MSCI also shifted AMRT from the MSCI Global Standard Index to the MSCI Global Small Cap Index as part of its May 2026 review.

Hasan said transaction frequency, trading volume, and market value remained relatively stable compared to previous sessions.

“This shows there has been no panic selling or one-way selling pressure without balancing buying interest,” he said.

The rupiah’s depreciation against the US dollar also added pressure to sentiment, with investors worried that a weaker currency could increase the government’s energy subsidy burden and widen fiscal risks.

Across Asia, markets traded mixed on Wednesday as fading enthusiasm surrounding artificial intelligence and technology stocks slowed Wall Street’s recent rally.
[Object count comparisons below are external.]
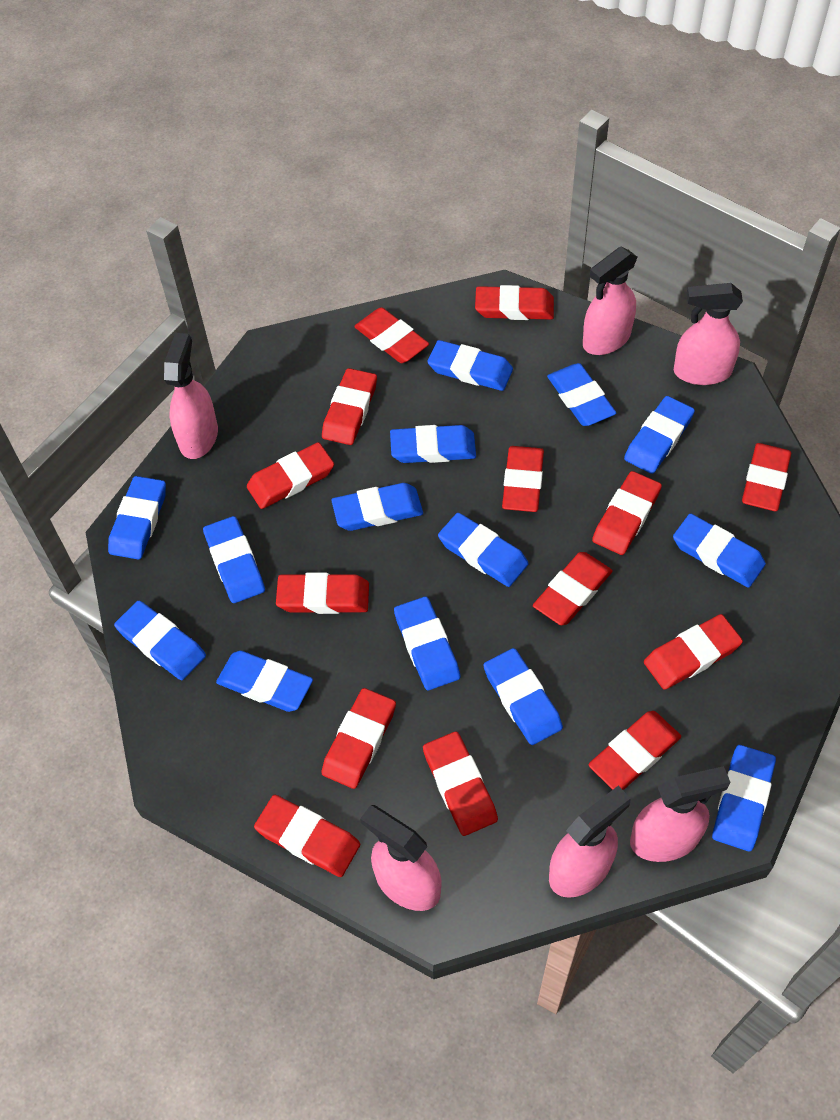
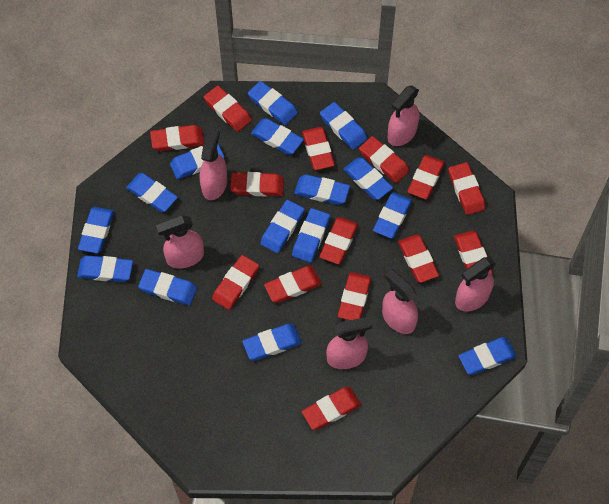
blue eraser: 14 -> 15

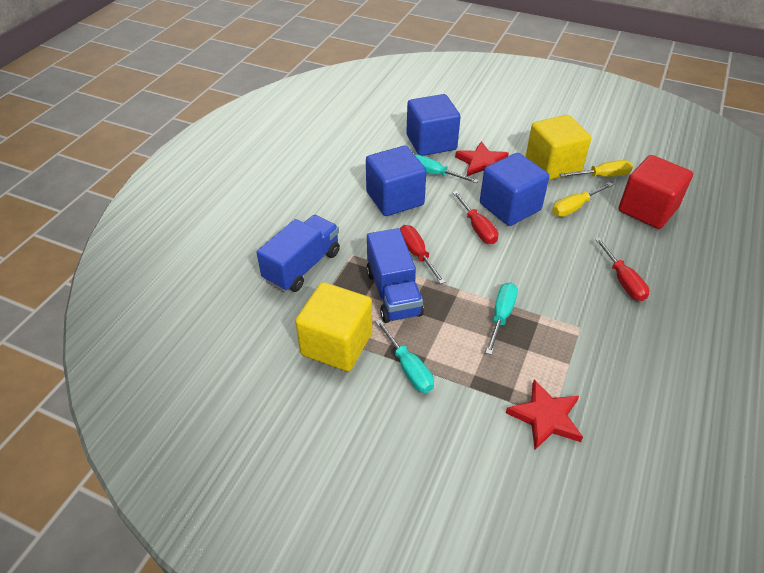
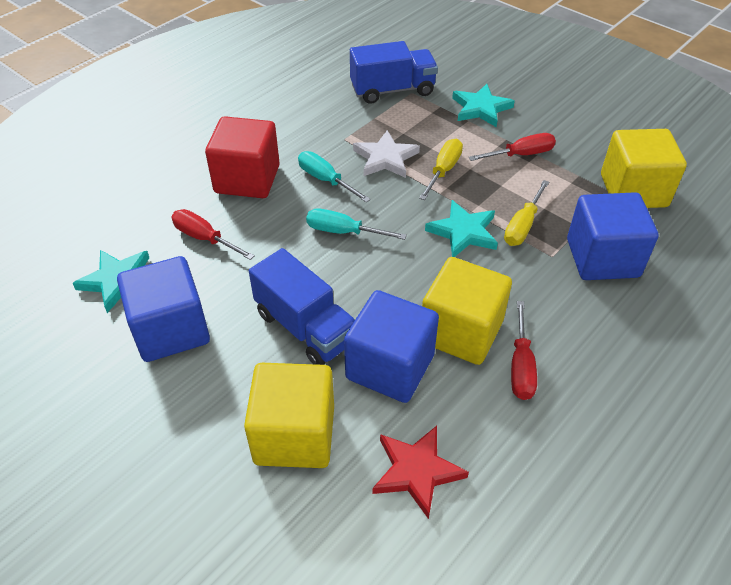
red star: 2 -> 1
turquoise screwdriver: 3 -> 2
turquoise star: 0 -> 3
white star: 0 -> 1
yellow cube: 2 -> 3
Japan’s benchmark Nikkei 225 rose 0.8% to 63,244 in afternoon trading, while South Korea’s KOSPI jumped 2.7% to 7,849, recovering from losses earlier this week.

Hong Kong’s Hang Seng Index slipped less than 0.1% to 26,335, while China’s Shanghai Composite gained 0.6% to 4,240.

On Wall Street overnight, the S&P 500 fell 0.2% from its record high, while the Dow Jones Industrial Average added 56 points, or 0.1%. The Nasdaq Composite declined 0.7% from its own all-time high.